## Stored data
★ ★ ★ ★ ★

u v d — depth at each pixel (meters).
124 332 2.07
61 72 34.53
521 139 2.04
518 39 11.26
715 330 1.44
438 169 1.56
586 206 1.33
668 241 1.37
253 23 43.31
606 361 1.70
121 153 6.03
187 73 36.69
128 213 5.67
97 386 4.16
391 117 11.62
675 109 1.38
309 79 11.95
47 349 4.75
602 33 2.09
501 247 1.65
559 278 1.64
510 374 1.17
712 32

★ ★ ★ ★ ★

## Work task
Reproduce the line containing "521 139 2.04" and every line after it. Stop at the last line of the records, and add nothing.

## Exercise output
521 139 2.04
518 39 11.26
715 330 1.44
438 169 1.56
586 206 1.33
668 241 1.37
253 23 43.31
606 361 1.70
121 153 6.03
187 73 36.69
128 213 5.67
97 386 4.16
391 117 11.62
675 109 1.38
309 79 11.95
47 349 4.75
602 33 2.09
501 247 1.65
559 278 1.64
510 374 1.17
712 32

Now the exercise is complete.